Rafael: "Io decisivo? Lavoro per questo"

Anche lui decisivo. In questa vittoria del Verona c'è anche il suo zampino, tutta la sua bravura. Attento per novanta minuti, micidiale sul rigore. Ecco le dichiarazioni del portiere gialloblù, Rafael, rilasciate al termine della partita contro il Torino.
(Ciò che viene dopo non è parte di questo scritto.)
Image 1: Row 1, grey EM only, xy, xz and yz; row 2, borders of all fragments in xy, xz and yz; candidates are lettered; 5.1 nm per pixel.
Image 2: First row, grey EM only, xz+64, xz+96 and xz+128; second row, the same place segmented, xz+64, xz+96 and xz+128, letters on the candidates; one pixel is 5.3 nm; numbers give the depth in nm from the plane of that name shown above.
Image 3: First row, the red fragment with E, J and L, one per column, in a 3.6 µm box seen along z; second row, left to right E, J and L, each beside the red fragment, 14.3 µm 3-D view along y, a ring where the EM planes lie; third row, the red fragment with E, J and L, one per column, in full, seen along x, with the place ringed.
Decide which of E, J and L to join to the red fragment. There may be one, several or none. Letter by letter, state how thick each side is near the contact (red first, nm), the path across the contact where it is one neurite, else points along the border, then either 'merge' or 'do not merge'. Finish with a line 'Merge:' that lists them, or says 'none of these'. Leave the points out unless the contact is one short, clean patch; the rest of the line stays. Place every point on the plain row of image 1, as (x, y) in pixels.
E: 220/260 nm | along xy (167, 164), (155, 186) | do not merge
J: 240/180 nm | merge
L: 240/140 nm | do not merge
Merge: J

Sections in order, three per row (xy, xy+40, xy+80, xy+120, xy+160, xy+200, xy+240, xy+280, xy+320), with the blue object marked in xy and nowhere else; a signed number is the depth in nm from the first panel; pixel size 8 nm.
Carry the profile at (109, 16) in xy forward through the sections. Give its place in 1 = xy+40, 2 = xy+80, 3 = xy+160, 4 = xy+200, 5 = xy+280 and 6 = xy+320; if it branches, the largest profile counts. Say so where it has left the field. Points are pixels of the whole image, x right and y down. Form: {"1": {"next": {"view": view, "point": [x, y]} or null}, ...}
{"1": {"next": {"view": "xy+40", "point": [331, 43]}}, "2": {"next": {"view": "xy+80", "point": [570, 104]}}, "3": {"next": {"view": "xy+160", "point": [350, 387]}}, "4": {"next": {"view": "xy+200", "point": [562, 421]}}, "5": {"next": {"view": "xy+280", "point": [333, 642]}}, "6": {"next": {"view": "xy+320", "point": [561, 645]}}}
VITTORIA DEL GRUPPO, VITTORIA PER EMIL "Quella ottenuta contro il Torino è la vittoria del gruppo, dedicata a Emil Hallfredsson, che sta vivendo un momento molto difficile con la sua famiglia. Ci tenevamo a venire all'Olimpico per fare una grande partita, siamo contenti perché abbiamo ottenuto 3 punti fondamentali per la salvezza. Le mie parate su El Kaddouri? Sono felice, sto lavorando tanto con il preparatore Ermes Morini e con tutti i miei compagni per dare il massimo e cercare di essere decisivo nelle partite. Noi dietro a Juve e Roma? Siamo una squadra che lavora tanto, dei calciatori se ne sono andati ma lo spirito di questo gruppo è importante. Dobbiamo correre e sacrificarci per essere tosti, inoltre abbiamo uno stadio sempre pieno, il nostro pubblico è il dodicesimo uomo. Vogliamo giocare le partite in casa nel modo migliore, mentre in trasferta cerchiamo sempre di rubare i punti agli altri. Contro il Torino ci siamo riusciti, è questo lo spirito voluto dalla società, da Mandorlini e da Sogliano, quello di una squadra che corre dall'inizio alla fine".
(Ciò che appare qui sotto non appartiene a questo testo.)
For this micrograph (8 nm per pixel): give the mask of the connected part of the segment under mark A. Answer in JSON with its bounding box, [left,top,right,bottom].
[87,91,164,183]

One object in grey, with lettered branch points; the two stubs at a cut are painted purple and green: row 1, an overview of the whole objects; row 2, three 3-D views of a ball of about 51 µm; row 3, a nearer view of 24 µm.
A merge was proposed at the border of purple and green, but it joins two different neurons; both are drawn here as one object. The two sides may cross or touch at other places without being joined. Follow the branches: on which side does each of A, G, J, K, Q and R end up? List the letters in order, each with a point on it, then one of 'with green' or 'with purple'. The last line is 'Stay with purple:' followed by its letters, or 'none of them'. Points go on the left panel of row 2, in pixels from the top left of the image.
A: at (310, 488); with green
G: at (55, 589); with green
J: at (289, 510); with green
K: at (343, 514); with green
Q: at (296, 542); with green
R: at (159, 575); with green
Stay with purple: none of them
IL RIGORE PARATO? HO STUDIATO EL KADDOURI "Il rigore? E' stata un'azione molto veloce, io sinceramente non l'ho vista tutta perché ho seguito il pallone. L'arbitro ha fischiato, in futuro dovremo evitare casi come questo, ma per fortuna siamo riusciti a rimediare. Abbiamo un collaboratore tecnico, Simone Baggio, che prepara tutti i materiali per i calciatori. Ogni settimana studiamo l'avversario, io mi sono focalizzato su Quagliarella che ritenevo il rigorista principale, mentre El Kaddouri lo conoscevo già dalla Lega Pro, quando giocava nel SudTirol. L'ho aspettato fino all'ultimo, sono partito nel momento giusto. Ha calciato forte ma ci sono arrivato, poi nella respinta sono riuscito a chiuderlo".
IONITA E I NUOVI ACQUISTI "Tutti i ragazzi arrivati sono bravissimi. Hanno la loro storia, e insieme cercheremo di scrivere quella del Verona. In Serie A ci sono delle squadre molto forti, non era facile venire a Torino, contro un gruppo che gioca in Europa League, e fare risultato. L'importante è continuare così, abbiamo fatto poco e la salvezza è ancora lontana. Ionita? E' un bravissimo ragazzo, è arrivato quest'anno in un gruppo solido integrato con tanti nuovi calciatori, si sta mettendo a disposizione e sicuramente farà molto bene con la maglia del Verona. Tutti vogliamo lottare, correre e dimostrare che possiamo stare in Serie A, un campionato molto difficile".
SOGNO BRASILE "Io in Nazionale? E' Dunga che sceglie, io cerco di fare il massimo sfruttando le opportunità che le società mi dà".